Raising the Age for Required Minimum Distributions (RMD)
Under the old rules, participants were generally required to begin taking distributions from their retirement plans at age 72. Effective January 1, 2023, the new RMD rules raise the age to 73 … with a further increase to 75 on January 1, 2033.
One benefit of the change may be enjoyed by plan participants who choose to move retirement plan assets to a Roth IRA. The amount converted be taxable. That said, Roth accounts don’t require RMDs during the owner’s lifetime … plus qualified withdrawals down the road are tax-free. That is in stark contrast to traditional 401(K) and IRA plans.
Limiting Costs to Withdraw Funds
Prior to the change in rules, early distributions from tax-advantaged retirement accounts such as 401(k) plans and IRAs are subject to an additional 10% tax. Under the new provision, employees can withdraw emergency expenses from their accounts for “unforeseeable or immediate financial needs relating to personal or family emergency expenses.”
Those emergencies may include withdrawals for:
• domestic abuse victims
• individuals with terminal illness
• qualified disasters
Plan participants are limited to one distribution of up to $1,000 per year and have the option to repay it within three years. No further emergency distributions are allowed during the three-year repayment period unless repayment has been made.
The emergency withdrawal provisions are effective after December 31, 2023.
Increasing Retirement Savings
Saver’s Match: The new rules provide for eligible low-income earners who make contributions to retirement plans to receive a nonrefundable tax credit paid in cash. The credit is equal to 50% of plan contributions, up to $2,000 per individual to be deposited in the taxpayer’s retirement plan account.
The tax credit is effective for tax years beginning after December 31, 2026, and is scheduled to phase out between $41,000 and $71,000 in the case of taxpayers filing a joint return ($20,500 to $35,500 for single taxpayers and married filing separate; $30,750 to $53,250 for head of household filers).
Higher Catch-up Limit for Ages 60-63: Employees who have attained age 50 have been permitted to make catch-up contributions up to $6,500 over and above the basic limits. Now, for tax years beginning after December 31, 2024, the catch-up limit is extended for taxpayers between 60 and 63 years old. The new limits ... the greater of $10,000 or 50 percent more than the regular limit in 2025.
IRA Catch-up Limit Indexed for Inflation: The Act indexes the contribution limit for years after 2023.

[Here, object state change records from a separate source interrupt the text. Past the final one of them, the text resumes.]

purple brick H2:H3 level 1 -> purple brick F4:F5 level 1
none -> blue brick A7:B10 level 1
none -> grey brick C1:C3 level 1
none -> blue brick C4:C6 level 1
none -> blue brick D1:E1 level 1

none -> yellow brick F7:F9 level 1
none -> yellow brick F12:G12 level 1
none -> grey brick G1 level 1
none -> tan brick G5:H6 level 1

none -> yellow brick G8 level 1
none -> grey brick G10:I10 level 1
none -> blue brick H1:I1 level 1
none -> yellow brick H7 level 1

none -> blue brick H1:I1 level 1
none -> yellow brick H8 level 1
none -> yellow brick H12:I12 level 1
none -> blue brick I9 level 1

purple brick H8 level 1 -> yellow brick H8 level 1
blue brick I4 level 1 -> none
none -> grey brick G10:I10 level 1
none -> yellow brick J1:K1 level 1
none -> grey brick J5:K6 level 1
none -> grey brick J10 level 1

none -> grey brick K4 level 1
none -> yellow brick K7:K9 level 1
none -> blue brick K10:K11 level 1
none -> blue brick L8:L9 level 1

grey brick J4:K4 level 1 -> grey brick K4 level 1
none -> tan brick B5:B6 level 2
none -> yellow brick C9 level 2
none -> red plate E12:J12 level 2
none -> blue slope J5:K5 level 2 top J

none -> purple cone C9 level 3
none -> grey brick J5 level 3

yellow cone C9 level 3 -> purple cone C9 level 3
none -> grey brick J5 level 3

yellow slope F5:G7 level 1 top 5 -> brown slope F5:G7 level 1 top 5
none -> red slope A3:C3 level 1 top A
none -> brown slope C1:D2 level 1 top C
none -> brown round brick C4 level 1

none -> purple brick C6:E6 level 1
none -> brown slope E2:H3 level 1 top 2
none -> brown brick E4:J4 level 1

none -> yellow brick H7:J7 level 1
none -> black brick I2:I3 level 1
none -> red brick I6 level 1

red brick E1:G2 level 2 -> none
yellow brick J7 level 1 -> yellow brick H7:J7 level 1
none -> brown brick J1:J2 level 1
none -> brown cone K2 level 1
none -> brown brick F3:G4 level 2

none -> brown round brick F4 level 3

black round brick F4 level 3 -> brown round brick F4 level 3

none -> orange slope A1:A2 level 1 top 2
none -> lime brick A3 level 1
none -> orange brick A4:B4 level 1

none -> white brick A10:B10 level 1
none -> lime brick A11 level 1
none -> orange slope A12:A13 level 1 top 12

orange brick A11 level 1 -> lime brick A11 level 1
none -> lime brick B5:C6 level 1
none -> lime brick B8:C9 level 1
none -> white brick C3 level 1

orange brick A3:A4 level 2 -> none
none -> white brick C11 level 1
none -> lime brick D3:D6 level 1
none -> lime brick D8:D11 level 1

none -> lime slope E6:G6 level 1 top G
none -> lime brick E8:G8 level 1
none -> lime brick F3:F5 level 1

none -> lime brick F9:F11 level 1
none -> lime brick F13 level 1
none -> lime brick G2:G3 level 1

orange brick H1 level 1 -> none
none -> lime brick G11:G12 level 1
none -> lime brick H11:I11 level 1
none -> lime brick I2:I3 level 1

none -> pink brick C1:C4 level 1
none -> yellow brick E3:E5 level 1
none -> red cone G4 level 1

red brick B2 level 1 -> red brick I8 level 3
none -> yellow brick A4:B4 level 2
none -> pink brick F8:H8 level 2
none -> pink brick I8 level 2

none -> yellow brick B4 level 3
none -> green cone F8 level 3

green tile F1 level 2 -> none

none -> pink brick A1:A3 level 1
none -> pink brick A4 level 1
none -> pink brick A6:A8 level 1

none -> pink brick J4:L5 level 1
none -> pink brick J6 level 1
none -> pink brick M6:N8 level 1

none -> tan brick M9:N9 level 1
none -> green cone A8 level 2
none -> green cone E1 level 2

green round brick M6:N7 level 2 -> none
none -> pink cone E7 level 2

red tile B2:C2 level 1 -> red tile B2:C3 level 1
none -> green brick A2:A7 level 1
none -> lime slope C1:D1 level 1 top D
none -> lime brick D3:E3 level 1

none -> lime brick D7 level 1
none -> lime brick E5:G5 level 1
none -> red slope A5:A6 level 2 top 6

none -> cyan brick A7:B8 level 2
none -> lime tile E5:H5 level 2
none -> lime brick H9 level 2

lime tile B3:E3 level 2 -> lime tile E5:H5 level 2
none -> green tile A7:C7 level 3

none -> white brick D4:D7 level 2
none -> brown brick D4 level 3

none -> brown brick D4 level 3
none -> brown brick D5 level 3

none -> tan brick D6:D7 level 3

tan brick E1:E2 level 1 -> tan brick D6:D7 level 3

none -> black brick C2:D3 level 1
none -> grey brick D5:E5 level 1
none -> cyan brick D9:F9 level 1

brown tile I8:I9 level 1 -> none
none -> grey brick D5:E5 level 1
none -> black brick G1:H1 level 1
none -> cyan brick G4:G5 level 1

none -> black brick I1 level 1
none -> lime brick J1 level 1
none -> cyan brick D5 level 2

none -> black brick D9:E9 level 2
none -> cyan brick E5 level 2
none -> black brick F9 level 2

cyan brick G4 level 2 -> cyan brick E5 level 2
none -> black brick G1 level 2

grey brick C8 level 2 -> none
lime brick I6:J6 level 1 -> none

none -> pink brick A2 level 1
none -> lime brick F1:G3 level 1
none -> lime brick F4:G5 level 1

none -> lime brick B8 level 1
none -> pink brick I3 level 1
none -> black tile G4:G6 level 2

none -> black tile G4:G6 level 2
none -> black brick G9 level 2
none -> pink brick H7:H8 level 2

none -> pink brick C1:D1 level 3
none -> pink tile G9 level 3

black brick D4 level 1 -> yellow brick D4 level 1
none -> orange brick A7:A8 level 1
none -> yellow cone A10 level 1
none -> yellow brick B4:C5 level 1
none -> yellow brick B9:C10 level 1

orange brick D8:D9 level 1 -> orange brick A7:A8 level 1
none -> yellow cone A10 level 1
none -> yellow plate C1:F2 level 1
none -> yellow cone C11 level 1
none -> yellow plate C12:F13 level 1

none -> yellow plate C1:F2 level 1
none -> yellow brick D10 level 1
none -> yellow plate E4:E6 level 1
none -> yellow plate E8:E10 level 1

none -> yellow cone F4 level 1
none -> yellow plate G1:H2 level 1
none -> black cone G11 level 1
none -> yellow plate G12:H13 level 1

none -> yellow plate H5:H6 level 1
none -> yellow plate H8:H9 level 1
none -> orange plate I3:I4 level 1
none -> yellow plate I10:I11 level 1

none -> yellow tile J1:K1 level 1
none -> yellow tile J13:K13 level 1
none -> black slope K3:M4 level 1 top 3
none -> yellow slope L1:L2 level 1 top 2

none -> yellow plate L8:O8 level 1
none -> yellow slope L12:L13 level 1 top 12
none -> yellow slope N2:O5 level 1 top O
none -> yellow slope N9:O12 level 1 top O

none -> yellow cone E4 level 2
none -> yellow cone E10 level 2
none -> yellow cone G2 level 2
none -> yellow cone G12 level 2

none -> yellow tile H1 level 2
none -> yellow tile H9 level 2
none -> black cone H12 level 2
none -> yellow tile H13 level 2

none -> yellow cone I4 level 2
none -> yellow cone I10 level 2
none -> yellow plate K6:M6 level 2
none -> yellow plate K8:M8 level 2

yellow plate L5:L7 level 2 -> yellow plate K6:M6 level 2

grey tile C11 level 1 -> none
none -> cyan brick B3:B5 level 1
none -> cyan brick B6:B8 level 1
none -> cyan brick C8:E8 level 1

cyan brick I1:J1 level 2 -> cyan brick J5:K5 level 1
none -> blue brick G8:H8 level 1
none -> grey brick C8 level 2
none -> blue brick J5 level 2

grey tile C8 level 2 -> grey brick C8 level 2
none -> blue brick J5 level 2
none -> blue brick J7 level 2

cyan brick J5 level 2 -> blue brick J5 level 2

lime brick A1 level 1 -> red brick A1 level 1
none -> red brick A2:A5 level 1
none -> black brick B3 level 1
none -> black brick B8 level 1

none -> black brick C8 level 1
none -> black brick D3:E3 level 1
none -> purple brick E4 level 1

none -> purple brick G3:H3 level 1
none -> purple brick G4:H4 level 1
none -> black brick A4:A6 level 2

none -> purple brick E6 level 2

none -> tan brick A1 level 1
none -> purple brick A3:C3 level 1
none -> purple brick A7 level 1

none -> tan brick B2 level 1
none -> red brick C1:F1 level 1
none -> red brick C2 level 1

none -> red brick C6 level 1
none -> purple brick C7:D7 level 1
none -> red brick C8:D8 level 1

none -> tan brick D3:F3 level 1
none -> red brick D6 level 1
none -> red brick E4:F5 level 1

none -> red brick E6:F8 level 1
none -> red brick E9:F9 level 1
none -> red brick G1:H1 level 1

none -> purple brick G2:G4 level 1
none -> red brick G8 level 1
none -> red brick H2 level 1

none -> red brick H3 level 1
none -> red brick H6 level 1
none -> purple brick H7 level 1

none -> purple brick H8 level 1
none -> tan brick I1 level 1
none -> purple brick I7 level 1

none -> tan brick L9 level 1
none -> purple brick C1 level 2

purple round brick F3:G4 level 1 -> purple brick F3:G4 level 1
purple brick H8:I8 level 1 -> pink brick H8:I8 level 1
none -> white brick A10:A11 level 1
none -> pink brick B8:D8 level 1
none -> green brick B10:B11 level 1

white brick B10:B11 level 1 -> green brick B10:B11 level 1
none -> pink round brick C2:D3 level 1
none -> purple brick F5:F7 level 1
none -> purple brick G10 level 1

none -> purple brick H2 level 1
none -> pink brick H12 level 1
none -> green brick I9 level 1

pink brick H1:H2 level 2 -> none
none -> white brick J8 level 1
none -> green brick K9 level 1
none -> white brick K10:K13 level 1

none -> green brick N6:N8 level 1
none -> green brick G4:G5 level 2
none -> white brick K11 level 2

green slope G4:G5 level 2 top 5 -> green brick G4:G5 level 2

Retirement Savings Lost & Found
Retirees and plan administrators sometimes lose track of each other’s contact information due to changes in name and/or address. The act mandates the creation of a retirement savings lost-and-found online searchable database to be managed by the Department of Labor. The database is to be established within two years of the date of enactment of the act. The database will allow individuals to search for plans and the contact information of the administrator of any plan in which they are or were a participant or beneficiary.
The above presentation is meant as an overview only.